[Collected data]
Content starts

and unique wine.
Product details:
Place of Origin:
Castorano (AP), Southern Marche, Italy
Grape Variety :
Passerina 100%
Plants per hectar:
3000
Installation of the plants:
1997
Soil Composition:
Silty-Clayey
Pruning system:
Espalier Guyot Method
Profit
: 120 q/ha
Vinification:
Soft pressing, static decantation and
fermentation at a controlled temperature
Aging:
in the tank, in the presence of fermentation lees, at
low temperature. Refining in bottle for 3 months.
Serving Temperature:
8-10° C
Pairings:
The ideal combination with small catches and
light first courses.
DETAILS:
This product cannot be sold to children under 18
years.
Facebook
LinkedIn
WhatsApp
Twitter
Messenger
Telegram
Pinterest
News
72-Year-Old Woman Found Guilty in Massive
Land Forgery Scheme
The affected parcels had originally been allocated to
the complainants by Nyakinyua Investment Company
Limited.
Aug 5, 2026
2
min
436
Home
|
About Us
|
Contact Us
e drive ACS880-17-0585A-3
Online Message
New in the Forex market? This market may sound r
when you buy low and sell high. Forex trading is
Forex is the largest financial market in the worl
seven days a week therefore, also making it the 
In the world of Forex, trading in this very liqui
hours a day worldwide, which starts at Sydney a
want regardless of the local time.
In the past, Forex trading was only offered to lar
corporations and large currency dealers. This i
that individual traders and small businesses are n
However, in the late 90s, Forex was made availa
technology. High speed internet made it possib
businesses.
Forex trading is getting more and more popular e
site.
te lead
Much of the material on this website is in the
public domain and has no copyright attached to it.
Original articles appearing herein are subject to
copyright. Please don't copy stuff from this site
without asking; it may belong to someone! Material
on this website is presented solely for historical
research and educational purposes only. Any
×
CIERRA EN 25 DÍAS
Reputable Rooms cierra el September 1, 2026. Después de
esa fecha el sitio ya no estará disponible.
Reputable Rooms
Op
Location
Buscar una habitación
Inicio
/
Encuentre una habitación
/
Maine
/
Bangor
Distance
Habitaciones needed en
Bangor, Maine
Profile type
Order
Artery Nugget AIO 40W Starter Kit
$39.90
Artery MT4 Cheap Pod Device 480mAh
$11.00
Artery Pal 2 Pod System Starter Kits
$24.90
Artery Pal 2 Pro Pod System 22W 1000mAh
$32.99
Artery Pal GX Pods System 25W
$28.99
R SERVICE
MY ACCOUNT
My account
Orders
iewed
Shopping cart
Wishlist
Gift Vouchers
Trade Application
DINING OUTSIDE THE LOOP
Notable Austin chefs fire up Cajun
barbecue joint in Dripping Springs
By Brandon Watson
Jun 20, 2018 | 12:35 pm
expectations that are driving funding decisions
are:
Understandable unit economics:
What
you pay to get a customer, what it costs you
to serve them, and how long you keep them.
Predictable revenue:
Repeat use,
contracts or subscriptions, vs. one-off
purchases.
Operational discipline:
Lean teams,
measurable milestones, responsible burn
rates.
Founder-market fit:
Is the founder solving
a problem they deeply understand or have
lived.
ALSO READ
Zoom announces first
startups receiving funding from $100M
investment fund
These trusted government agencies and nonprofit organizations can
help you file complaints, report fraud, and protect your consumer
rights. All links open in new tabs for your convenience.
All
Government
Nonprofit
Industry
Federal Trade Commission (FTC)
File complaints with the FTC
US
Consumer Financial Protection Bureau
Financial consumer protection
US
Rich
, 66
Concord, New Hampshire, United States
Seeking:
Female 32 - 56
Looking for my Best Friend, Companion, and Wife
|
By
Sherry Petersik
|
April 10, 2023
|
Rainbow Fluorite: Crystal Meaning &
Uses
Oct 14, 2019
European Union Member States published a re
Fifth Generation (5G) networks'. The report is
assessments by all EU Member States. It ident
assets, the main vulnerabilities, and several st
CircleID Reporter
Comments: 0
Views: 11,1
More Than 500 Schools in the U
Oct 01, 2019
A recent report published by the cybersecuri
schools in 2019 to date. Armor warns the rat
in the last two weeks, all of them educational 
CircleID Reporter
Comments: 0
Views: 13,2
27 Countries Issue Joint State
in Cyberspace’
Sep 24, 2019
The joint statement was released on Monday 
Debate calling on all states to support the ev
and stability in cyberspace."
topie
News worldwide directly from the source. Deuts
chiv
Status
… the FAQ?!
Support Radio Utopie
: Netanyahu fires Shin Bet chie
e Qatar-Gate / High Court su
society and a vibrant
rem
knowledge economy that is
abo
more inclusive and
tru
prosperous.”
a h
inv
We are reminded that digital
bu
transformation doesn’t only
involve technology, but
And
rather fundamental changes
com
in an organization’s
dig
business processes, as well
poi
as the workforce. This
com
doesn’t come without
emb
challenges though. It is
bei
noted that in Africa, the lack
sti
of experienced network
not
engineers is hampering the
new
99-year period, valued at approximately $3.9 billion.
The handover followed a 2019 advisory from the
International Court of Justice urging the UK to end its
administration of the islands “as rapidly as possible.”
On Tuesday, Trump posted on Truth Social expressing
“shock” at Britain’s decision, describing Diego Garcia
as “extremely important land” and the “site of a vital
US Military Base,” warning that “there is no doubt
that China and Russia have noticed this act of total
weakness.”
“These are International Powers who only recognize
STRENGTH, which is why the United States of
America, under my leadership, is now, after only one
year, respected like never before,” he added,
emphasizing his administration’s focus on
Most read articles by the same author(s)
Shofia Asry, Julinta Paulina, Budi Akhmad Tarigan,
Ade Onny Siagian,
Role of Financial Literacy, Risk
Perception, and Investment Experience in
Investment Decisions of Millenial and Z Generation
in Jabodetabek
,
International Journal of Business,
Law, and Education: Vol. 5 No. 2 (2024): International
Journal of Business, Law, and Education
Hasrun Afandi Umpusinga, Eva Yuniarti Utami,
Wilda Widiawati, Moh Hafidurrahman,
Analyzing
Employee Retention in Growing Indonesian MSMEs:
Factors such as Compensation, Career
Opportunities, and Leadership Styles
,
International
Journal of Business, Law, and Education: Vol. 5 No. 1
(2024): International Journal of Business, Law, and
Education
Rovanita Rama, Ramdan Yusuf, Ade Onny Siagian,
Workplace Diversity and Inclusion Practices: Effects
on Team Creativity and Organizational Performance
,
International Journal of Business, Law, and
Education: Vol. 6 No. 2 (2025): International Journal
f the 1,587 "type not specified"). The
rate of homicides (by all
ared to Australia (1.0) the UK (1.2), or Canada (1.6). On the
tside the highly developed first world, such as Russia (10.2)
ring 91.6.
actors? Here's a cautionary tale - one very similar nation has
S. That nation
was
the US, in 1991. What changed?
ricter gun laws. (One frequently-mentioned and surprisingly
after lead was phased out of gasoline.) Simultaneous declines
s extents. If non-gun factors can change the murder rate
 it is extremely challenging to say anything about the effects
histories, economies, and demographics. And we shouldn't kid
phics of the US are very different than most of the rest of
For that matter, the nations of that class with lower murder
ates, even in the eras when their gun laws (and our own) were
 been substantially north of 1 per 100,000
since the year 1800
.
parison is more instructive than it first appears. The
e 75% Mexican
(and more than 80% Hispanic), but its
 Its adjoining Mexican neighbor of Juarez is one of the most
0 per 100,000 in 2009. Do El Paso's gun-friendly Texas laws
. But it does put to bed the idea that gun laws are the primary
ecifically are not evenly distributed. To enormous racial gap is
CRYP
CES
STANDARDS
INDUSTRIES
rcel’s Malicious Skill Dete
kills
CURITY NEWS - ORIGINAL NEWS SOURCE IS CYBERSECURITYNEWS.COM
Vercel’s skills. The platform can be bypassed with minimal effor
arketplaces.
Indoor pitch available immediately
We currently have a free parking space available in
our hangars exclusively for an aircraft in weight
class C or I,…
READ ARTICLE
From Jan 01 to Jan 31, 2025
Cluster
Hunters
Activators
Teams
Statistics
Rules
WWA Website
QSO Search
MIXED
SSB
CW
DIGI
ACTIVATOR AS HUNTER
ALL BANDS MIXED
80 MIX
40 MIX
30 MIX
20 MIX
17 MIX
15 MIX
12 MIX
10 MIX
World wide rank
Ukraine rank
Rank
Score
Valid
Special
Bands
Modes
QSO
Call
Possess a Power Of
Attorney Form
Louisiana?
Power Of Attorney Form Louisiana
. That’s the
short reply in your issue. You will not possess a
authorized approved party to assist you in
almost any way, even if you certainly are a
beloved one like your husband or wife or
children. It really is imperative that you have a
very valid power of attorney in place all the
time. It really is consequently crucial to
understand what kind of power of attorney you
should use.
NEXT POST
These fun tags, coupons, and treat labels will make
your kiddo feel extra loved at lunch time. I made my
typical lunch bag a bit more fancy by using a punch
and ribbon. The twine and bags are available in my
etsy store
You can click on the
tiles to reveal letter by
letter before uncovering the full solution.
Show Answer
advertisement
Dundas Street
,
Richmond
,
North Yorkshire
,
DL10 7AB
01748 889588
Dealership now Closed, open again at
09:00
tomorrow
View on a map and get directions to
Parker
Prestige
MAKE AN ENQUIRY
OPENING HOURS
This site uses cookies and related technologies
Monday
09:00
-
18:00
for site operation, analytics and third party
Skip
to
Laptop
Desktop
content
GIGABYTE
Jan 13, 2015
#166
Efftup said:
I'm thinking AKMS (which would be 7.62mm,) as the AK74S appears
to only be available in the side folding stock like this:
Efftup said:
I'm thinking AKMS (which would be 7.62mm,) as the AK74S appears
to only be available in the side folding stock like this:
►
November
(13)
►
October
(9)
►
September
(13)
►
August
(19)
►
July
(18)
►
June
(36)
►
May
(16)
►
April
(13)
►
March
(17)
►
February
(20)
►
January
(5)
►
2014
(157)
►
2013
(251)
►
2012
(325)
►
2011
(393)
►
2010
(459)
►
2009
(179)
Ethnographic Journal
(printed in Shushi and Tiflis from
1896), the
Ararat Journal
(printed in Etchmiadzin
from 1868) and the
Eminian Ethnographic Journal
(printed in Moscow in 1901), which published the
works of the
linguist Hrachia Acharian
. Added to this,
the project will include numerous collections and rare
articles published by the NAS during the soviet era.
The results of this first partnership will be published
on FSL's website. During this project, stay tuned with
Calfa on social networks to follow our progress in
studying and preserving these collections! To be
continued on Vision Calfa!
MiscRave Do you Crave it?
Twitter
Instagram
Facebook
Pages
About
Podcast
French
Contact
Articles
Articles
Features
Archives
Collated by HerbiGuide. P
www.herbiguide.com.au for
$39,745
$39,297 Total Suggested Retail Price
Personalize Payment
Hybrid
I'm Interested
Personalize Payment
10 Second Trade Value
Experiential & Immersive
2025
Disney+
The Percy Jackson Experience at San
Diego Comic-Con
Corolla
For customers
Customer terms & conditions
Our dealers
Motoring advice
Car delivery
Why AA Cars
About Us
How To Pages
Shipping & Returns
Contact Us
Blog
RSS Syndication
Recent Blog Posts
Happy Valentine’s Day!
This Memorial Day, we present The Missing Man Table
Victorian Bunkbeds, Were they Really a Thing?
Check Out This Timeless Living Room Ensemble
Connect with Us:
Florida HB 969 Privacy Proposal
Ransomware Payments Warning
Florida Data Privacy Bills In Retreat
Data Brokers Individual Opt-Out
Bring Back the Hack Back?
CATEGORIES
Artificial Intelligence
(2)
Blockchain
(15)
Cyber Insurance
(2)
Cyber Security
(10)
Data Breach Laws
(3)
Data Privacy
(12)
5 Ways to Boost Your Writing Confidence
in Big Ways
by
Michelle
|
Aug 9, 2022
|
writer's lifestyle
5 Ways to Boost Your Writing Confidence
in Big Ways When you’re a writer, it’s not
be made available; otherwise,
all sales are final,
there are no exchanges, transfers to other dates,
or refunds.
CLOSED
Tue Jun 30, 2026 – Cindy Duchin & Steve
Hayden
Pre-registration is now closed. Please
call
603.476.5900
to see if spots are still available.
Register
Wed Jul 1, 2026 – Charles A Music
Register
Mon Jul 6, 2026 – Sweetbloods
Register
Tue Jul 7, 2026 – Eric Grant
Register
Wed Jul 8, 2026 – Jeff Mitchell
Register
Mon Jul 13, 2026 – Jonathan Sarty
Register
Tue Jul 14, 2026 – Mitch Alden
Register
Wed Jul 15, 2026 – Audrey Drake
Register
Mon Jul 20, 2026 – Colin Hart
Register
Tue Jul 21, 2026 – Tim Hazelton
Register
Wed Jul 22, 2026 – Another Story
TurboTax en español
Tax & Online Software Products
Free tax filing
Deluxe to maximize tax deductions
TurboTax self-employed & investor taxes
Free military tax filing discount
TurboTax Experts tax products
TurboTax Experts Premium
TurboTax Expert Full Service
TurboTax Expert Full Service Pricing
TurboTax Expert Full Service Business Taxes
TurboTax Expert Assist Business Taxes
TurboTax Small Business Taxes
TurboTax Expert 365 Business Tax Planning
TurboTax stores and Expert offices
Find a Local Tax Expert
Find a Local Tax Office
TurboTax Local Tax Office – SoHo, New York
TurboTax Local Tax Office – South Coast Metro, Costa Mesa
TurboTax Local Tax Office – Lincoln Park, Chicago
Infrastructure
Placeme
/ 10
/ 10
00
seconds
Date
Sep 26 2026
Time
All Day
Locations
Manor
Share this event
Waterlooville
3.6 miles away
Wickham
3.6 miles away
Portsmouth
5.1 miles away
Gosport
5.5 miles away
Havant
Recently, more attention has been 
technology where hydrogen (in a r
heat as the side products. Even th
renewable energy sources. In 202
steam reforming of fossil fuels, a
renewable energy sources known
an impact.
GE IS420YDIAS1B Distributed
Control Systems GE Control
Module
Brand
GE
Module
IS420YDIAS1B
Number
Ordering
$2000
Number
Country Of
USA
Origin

Content ends

- _Required action_
Wherever a line of the entries holds the string "collections", copy that line.

- _Result_
the project will include numerous collections and rare
studying and preserving these collections! To be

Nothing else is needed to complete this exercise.